Dla fanów muzyki z kraju i zagranicy, polskich i zagranicznych wykonawców oraz właścicieli suwalskich barów, hoteli i sklepów zaczął się najpiękniejszy czas w roku.
- Tak mogłoby być codziennie – na widok tłoku na Chłodnej i Kościuszki rozmarza się Marcin Czekay, który prowadzi w mieście kilka lokali, a także organizuje wydarzenia kulturalne i koncerty. W jego pubie – Piwiarni kończył się spacer po arenach „Śniadań bluesowych”. Tak nazwane zostały koncerty rozpoczynające się o godz. 11:00 w sześciu lokalach Dwanaście godzin później ci sami wykonawcy w tych samych miejscach grają odpłatne już „Koncerty klubowe”.
Wszędzie pełno, przyjechali stali bywalcy Suwalki Blues Festivalu, dołaczyło do nich dużo nowych. Magnesem bardzo dobry poziom występujących w klubach zespołów.

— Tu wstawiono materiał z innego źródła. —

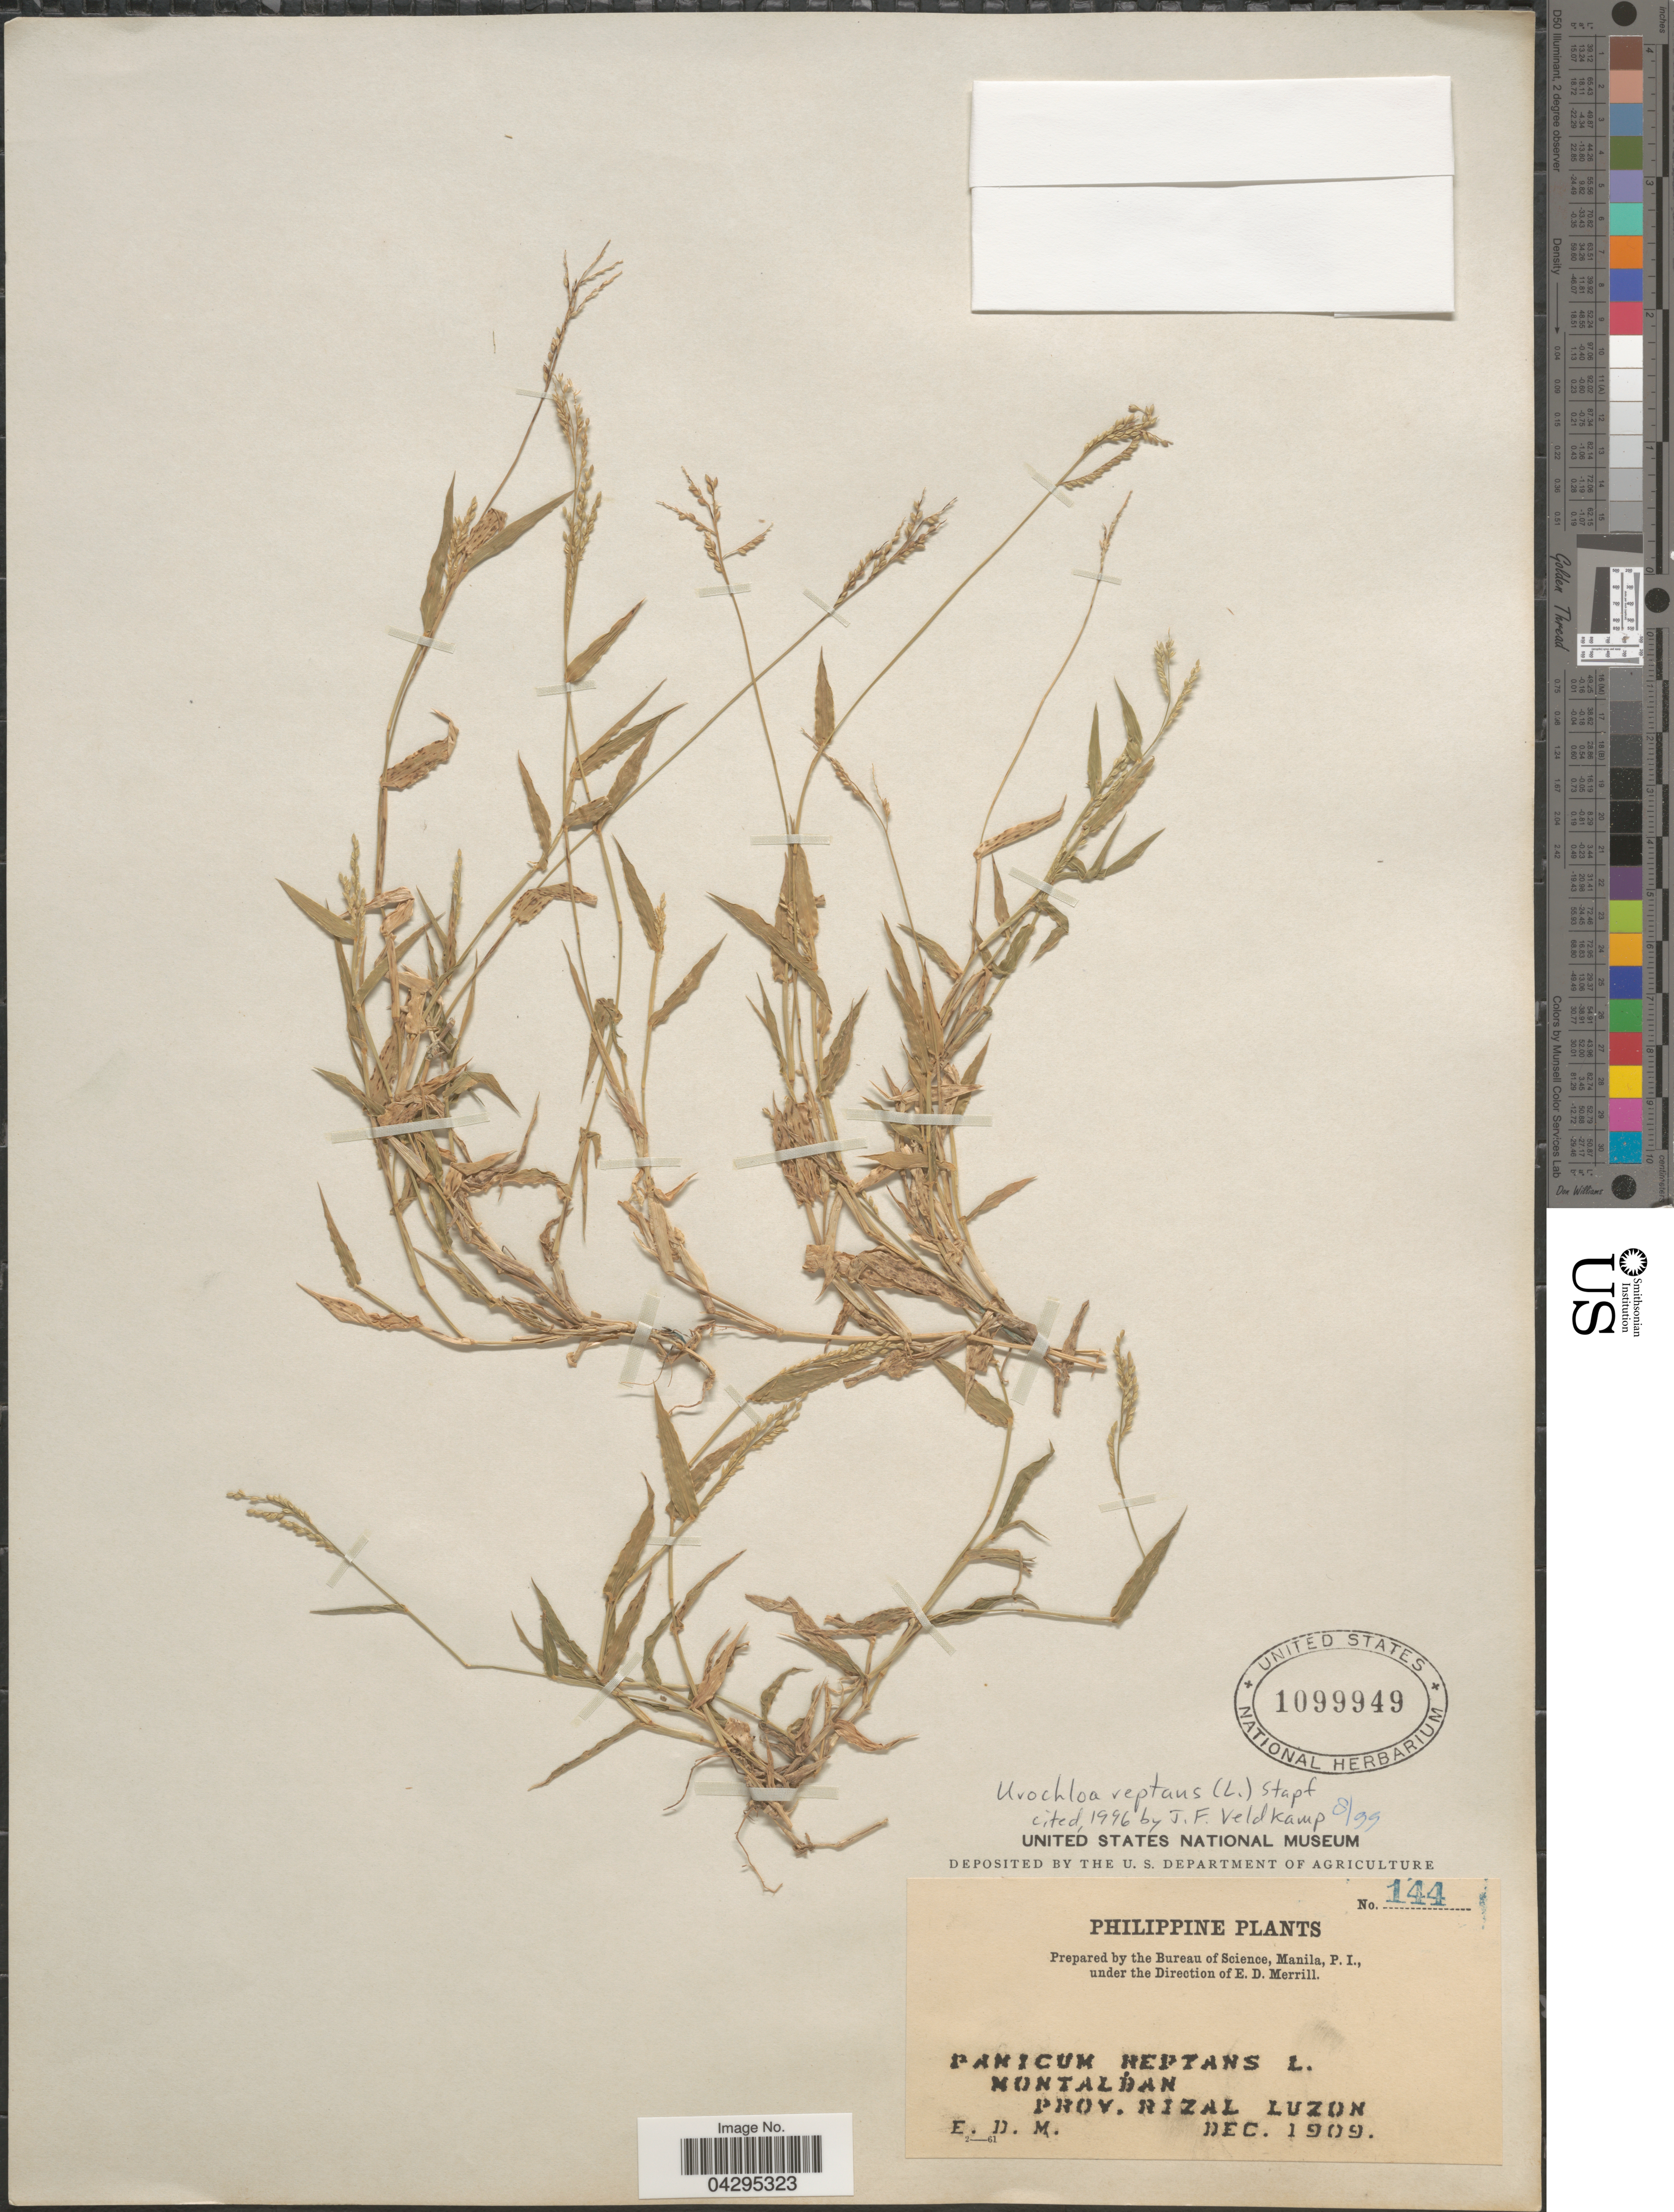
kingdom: Plantae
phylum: Tracheophyta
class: Liliopsida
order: Poales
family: Poaceae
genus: Urochloa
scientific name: Urochloa reptans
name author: (L.) Stapf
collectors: E. D. Merrill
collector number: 144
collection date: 1909-12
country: Philippines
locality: Montalban. Prov. Rizal Luzon.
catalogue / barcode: US 1099949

W Browarze Północnym nie zabrakło fanów białostockiego bandu „Gęsia Skórka”. W sali hotelu Velvet, który dopiero po raz drugi włączył się do imprezy, festiwalowiczów zabawiał Blues Project. Wszystkie miejsca zajęte w Rozmarino. Tu furorę robiła wenezuelsko-litewska formacja Hector Castillo Band. W Black Pub Komin, gdzie akurat trafiliśmy na przerwę, grała grupa Lady Bird. Na dziedzińcu baru Kura na Chłodnej publiczność oklaskiwała zespół „Po 50-tce”, a po drugiej stronie deptaka, w Piwiarni nastrojowo przygrywało Trio Adama Zalewskiego.
W knajpach ścisk będzie znowu w nocy. Późne popołudnie i wieczór będzie należało do Placu Konopnickiej, no i do Parku Konstytucji 3 Maja i biegnącego wzdłuż niego odcinka ulicy Kościuszki. Powrót sceny pod Ratusz spowodował, że znowu mamy „obieg zamknięty”. Centrum Suwałk na ten piątek i sobotę stało się mającym swój niepowtarzalny klimat festiwalowym miasteczkiem.